New York reincarcerates more people on parole for technical parole violations like missing an appointment with a parole officer, being late for curfew, or testing positive for alcohol than any state in the country except Illinois. Of people on parole whom New York sent back to prison in 2016, over 6,300 or 65% were reincarcerated for technical parole violations. That's five times the national average. Only 1,318 or 14% of parolees who were reincarcerated were returned to prison because they were convicted of a new crime. The racial disparity is stark: Black people are incarcerated in New York City jails for technical parole violations at more than 12 times the rate of whites.
The warrant will remain in effect with no right to bail throughout the violation process.
No right to bail. You read that right. When someone has “outstanding warrants,” it likely means that a person has technical parole violations or was unable to pay a fee or a fine. This fakakta situation has put far too many people in harm’s way and this is what the NYS legislature is taking up with bills to reduce reincarceration for non-criminal violations of parole.
Contact your state senator and assembly representative and call on them to support modification to the standards for revoking parole, S1144/A5576.
D.C. jail officials later determined that all Capitol detainees would be placed in so-called restrictive housing —a move billed as necessary to keep the defendants safe, as well as guards and other inmates. But that means 23-hour-a-day isolation for the accused, even before their trials begin.
“Solitary confinement is a form of punishment that is cruel and psychologically damaging,” Warren said in an interview. “And we’re talking about people who haven’t been convicted of anything yet.”
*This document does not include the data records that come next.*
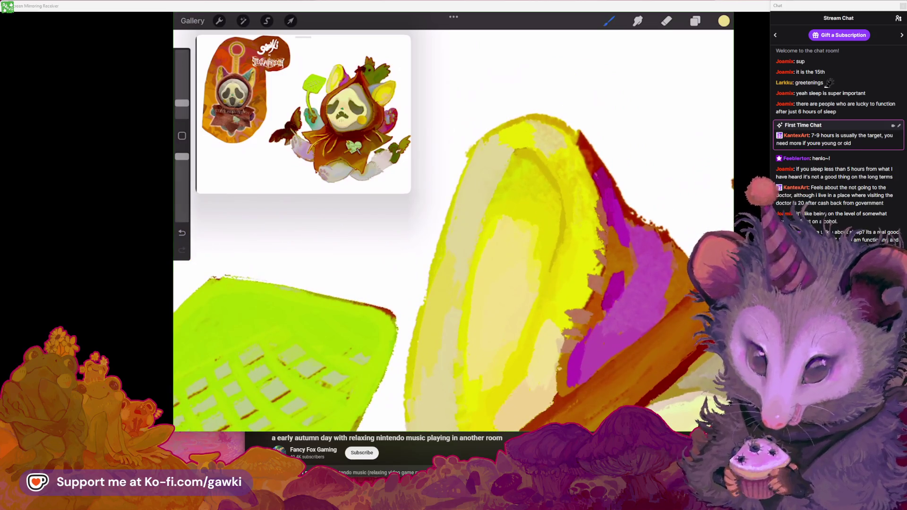
click(532, 215)
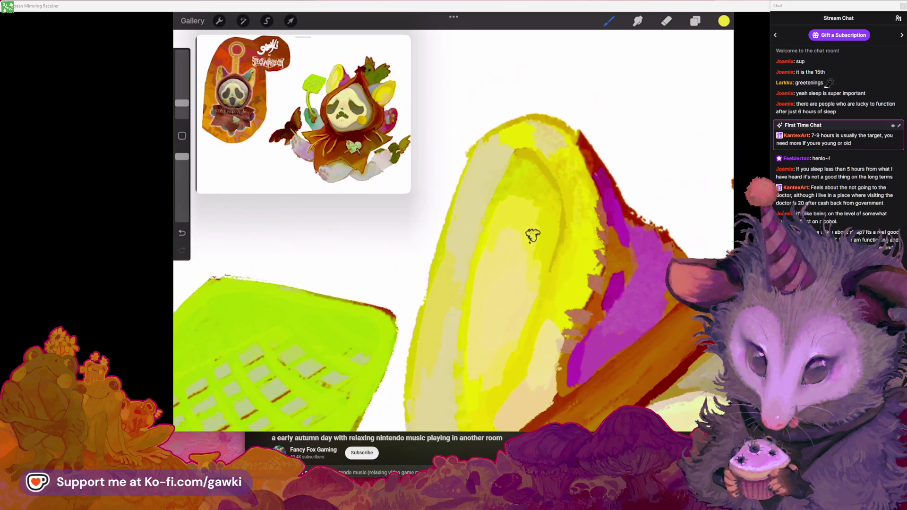
drag(530, 293, 544, 265)
drag(472, 237, 449, 213)
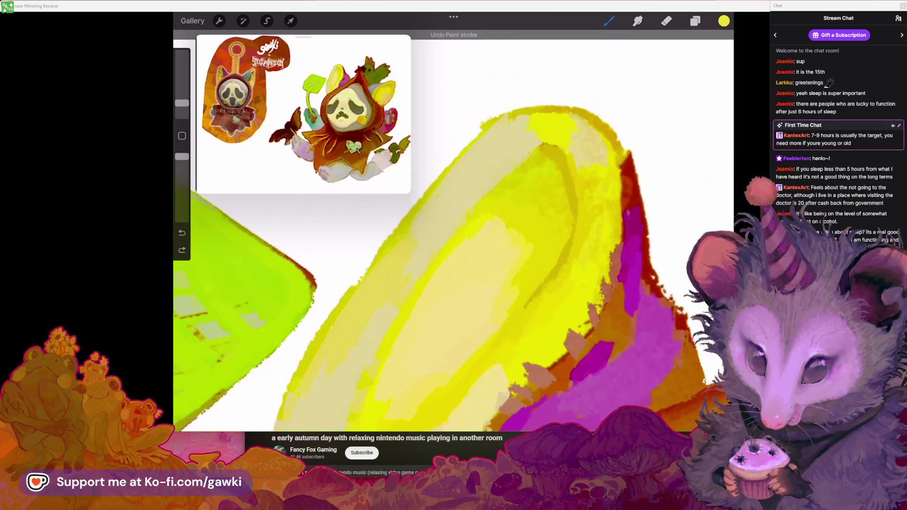
click(724, 20)
click(497, 212)
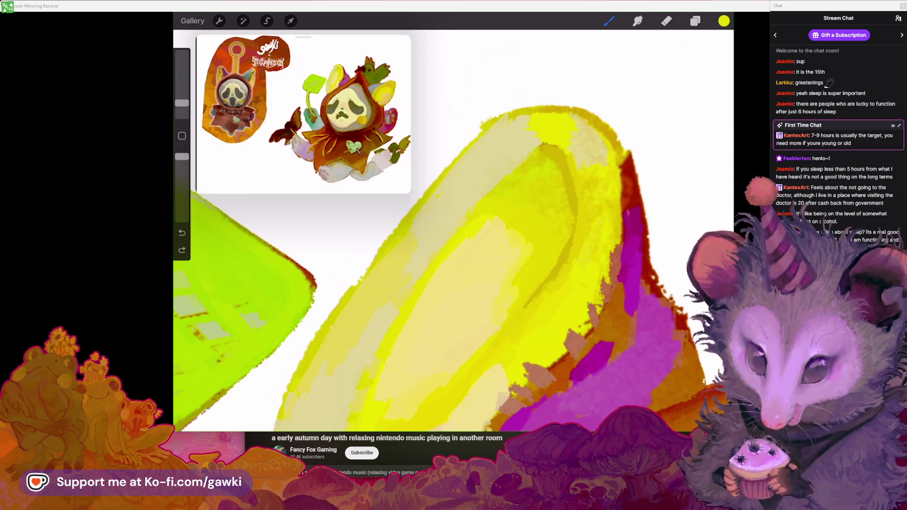
Eyedrop pale beige, pale yellow and a peach tone from the ear
scroll(453, 236, down, 3)
scroll(446, 256, up, 1)
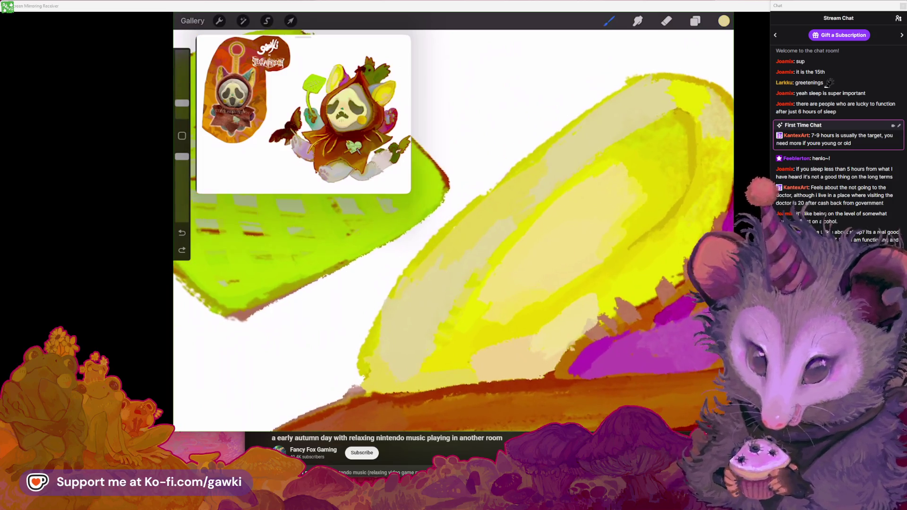
click(447, 255)
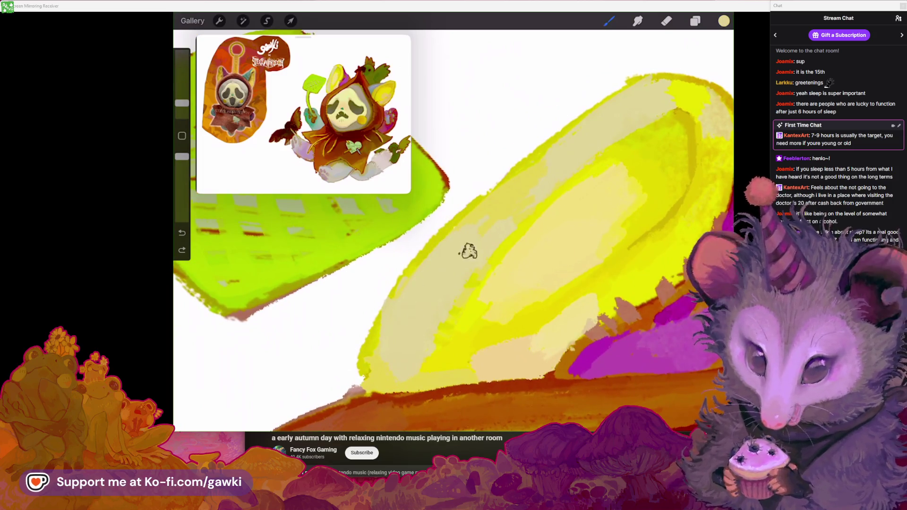
scroll(453, 236, up, 2)
click(533, 159)
scroll(453, 231, up, 1)
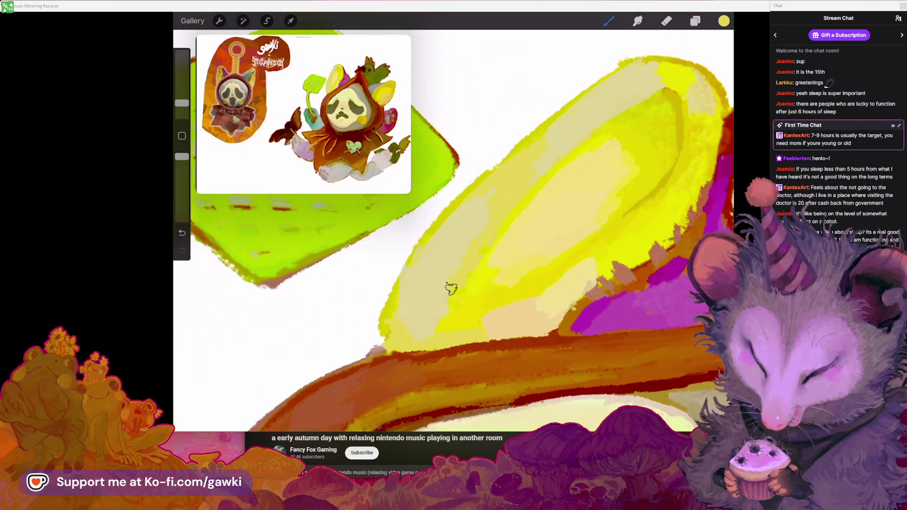
scroll(433, 333, down, 3)
scroll(528, 285, up, 2)
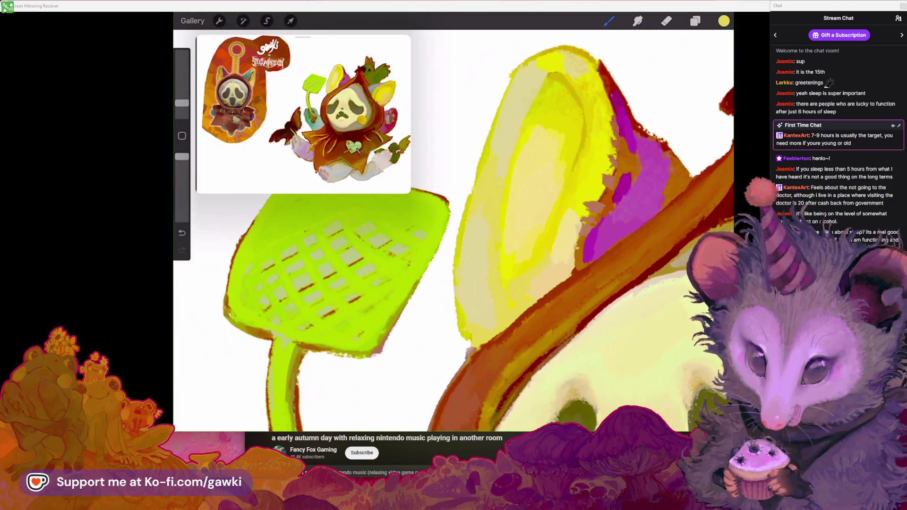
scroll(454, 232, up, 2)
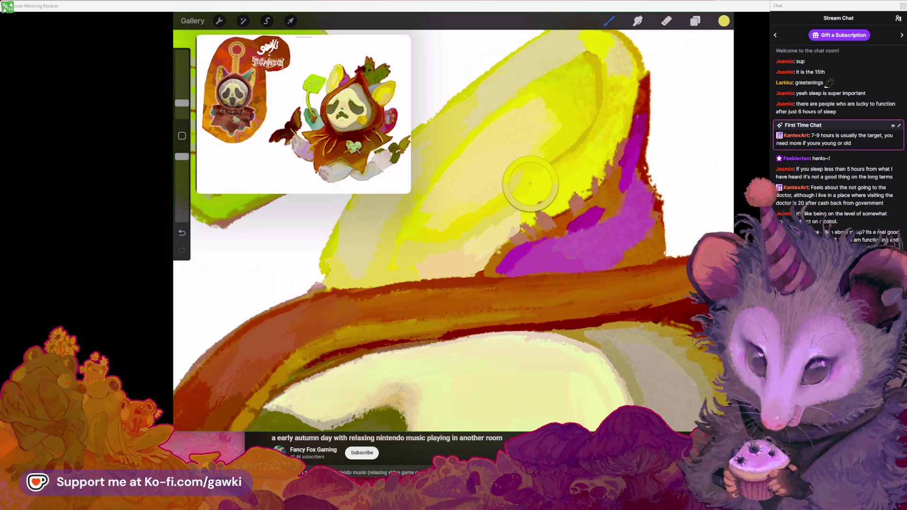
scroll(526, 183, up, 2)
drag(507, 285, 505, 274)
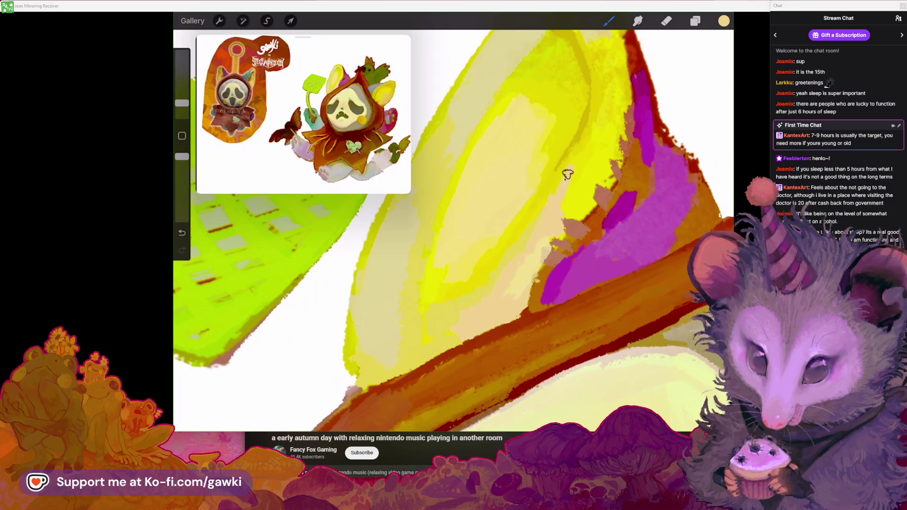
Sample bright and pale yellow and brighten the ear with a pale yellow stroke
scroll(454, 227, down, 3)
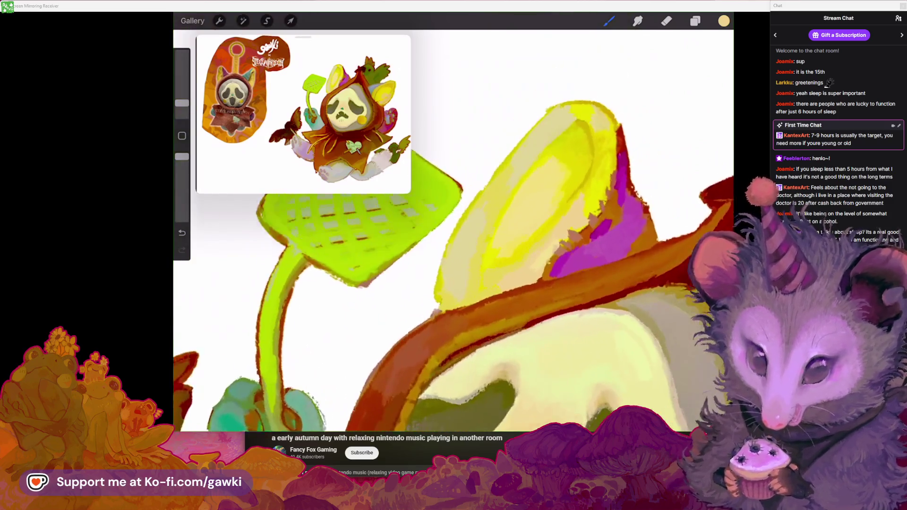
scroll(454, 227, down, 2)
scroll(454, 227, down, 2)
scroll(453, 227, down, 1)
scroll(520, 189, up, 1)
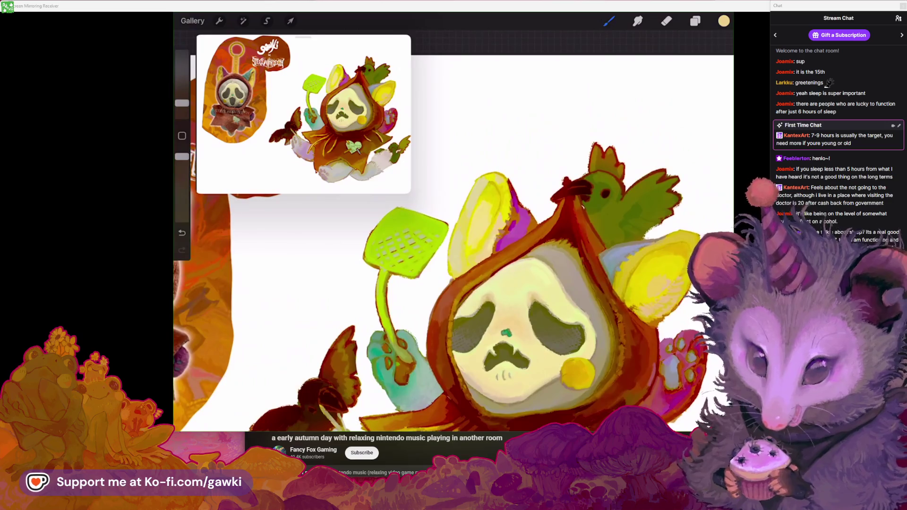
scroll(520, 189, up, 2)
scroll(519, 189, up, 2)
scroll(519, 189, up, 1)
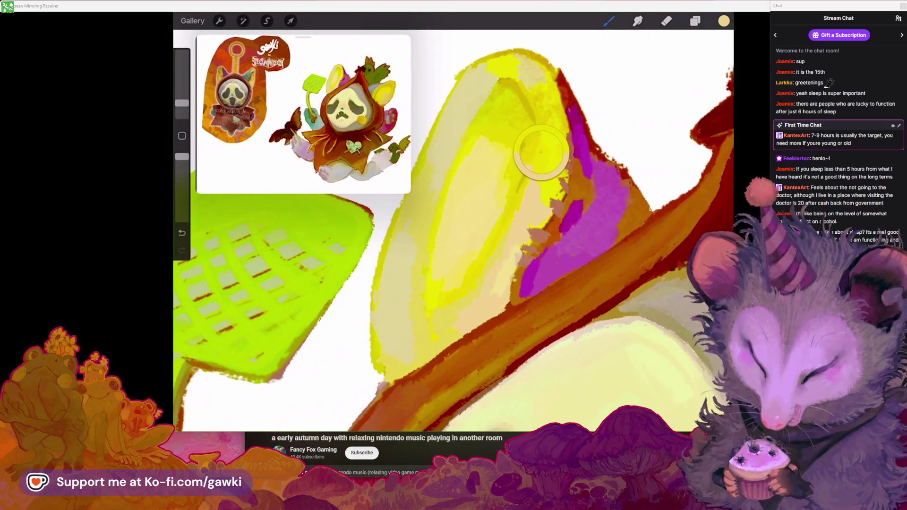
drag(544, 151, 541, 152)
scroll(520, 189, up, 2)
scroll(540, 192, down, 1)
scroll(540, 191, down, 3)
scroll(540, 191, down, 1)
scroll(520, 189, up, 1)
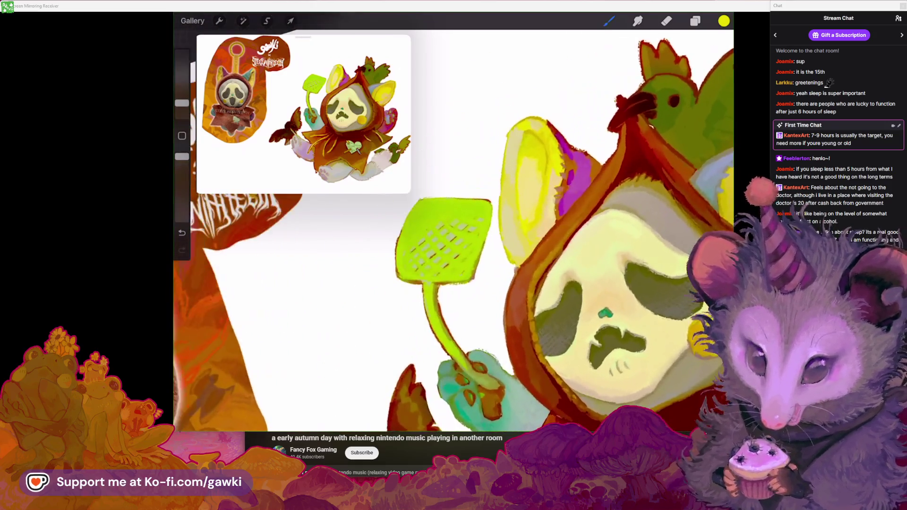
scroll(520, 189, up, 2)
scroll(520, 189, up, 1)
scroll(520, 189, up, 1)
drag(573, 212, 573, 213)
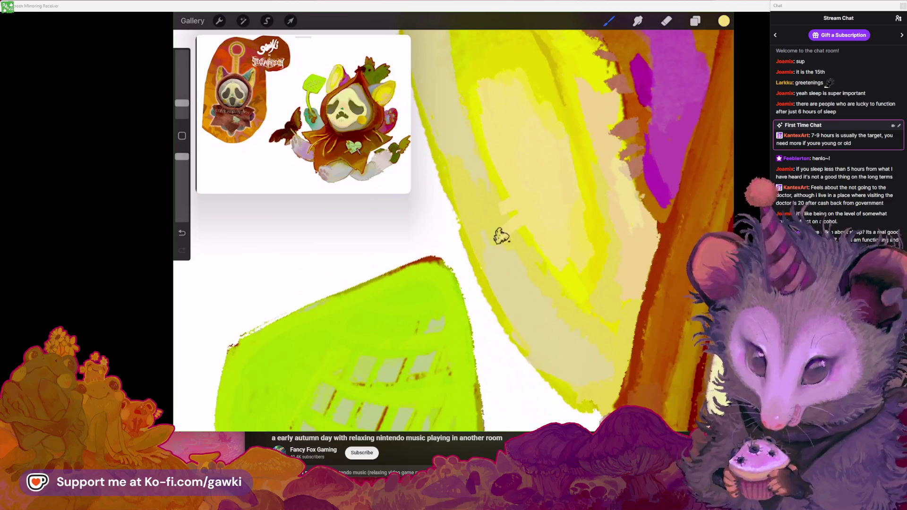
drag(528, 239, 557, 241)
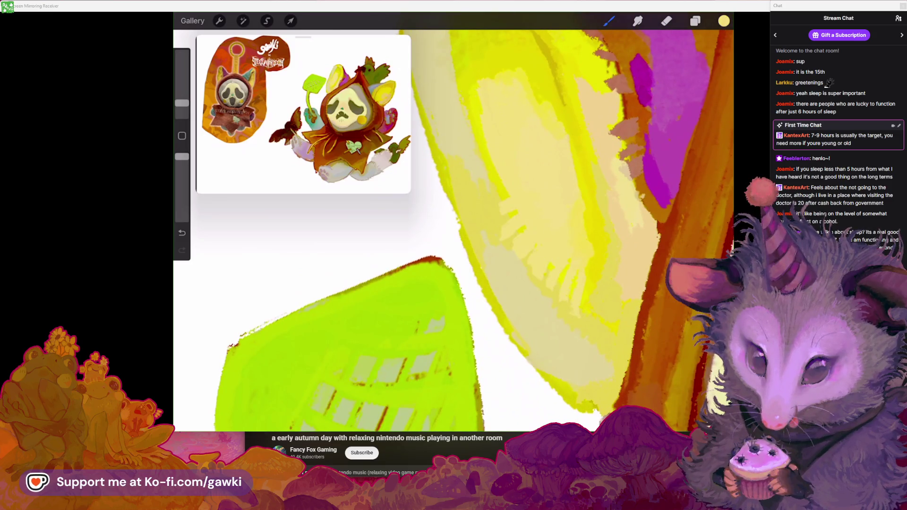
Zoom out and back in to compare the ear against the whole character
scroll(454, 226, down, 2)
scroll(454, 226, down, 2)
scroll(453, 226, down, 1)
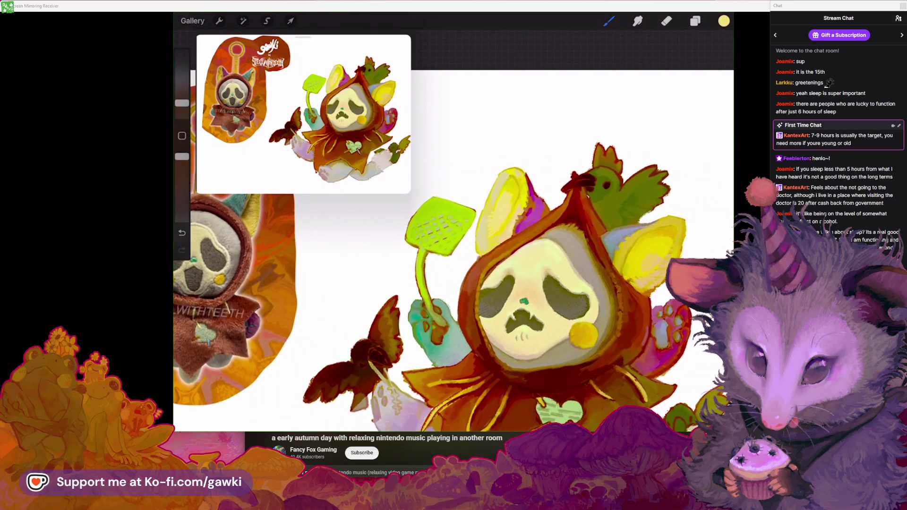
scroll(454, 227, up, 3)
scroll(453, 227, up, 2)
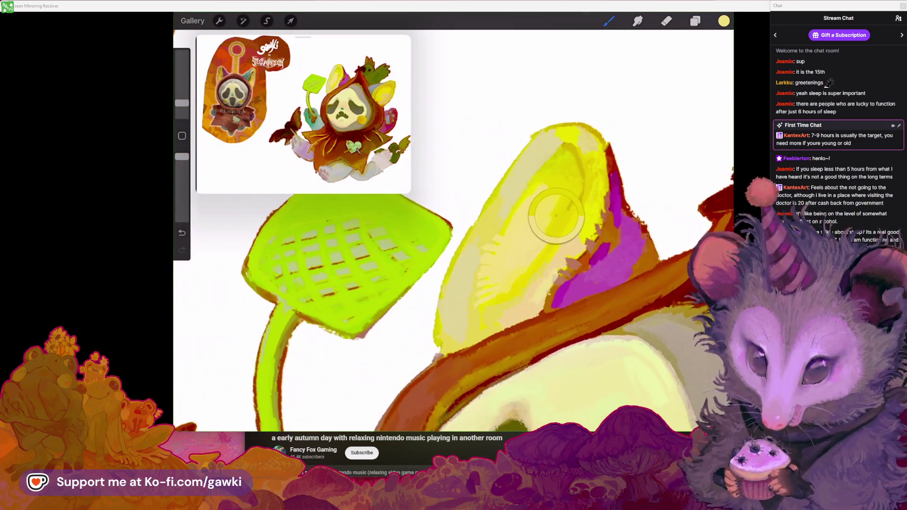
scroll(454, 226, up, 1)
click(724, 20)
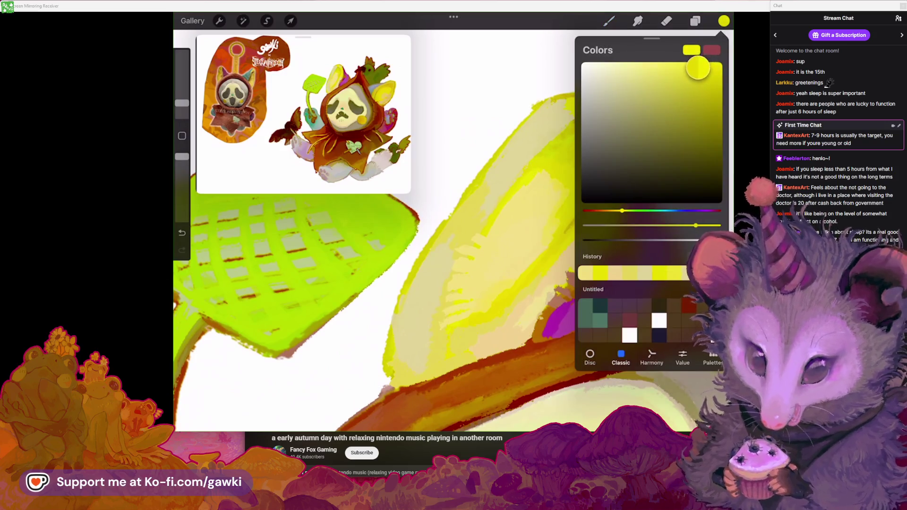
Undo the last stroke near the ear and swatter, then shrink the brush and lower its opacity
click(524, 189)
drag(525, 189, 506, 208)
Senator Richard Durbin, chair of the Judiciary Committee, agreed with Warren.
In a modest triumph for justice, the City will “pay $748,000 to settle a lawsuit brought by Black Lives Matter protesters who said the NYPD illegally targeted demonstrators with Long Range Acoustic Devices [LRAD] in 2014.” The court took exception to the city’s argument that the LRAD, or sound cannon, is a communications tool rather than a weapon.
Under the settlement, the NYPD will also ban the use of the LRAD’s powerful “deterrent tone” and, for the first time, generate a written policy governing the use of the devices….
At a press conference on Monday, the attorneys noted that the settlement does not create any court oversight or binding legal obligation to keep the NYPD from using the deterrent tone. And it does nothing to prevent police from using – or misusing – the LRAD’s powerful public address function. “This is still a weapon that’s in the police department’s hands, and we still don’t trust them to use it responsibly.”
The LRAD is one of many weapons developed by the military and now in the arsenal of urban police departments. The DeBlasio Administration fought this suit for years before settling without conceding any wrongdoing. We will have to follow up with the next administration to secure a lasting commitment to divest the department of weapons of war.
The order of mayoral candidates on our June 22 primary ballots has been set by the Board of Elections in a public lottery. It seems advantageous that the three most progressive candidates are among the first five listed. Dianne Morales lucked into the number 2 spot, after someone I’d never heard of, so I’m regarding that as a good omen.
The UFT has endorsed Scott Stringer for Mayor. Although there is tension within the union about the process by which endorsements are made and disappointment that Dianne Morales — a former teacher — was not among the candidates seriously considered, Stringer is a progressive choice.
The People’s Plan NYC has released our education platform. I joined the project too late to work on the education section; nonetheless, I feel connected to this work.
Register here to learn more about the education platform this Thursday @ 7 PM with New Yorkers for Racially Just Public Schools.
Tuesdays are supposed to be reserved for good news and today’s offering feels a bit muted. We are waiting on jury deliberations, with our hearts in our throats.
Here’s a piece of truly good news: we celebrate this 420 because New York’s new cannabis legalization law
could produce well over 1 million expunged [criminal] records from just the last two decades alone.
The new legalization law aims to address 50 years of targeted law enforcement tactics that were carried out primarily within low-income Black and Brown communities, all dating back to the anti-drug campaign launched in January of 1973 by then Republican New York Governor Nelson Rockefeller.
For hundreds of thousands of New Yorkers, this could mean a chance to begin again, without a record.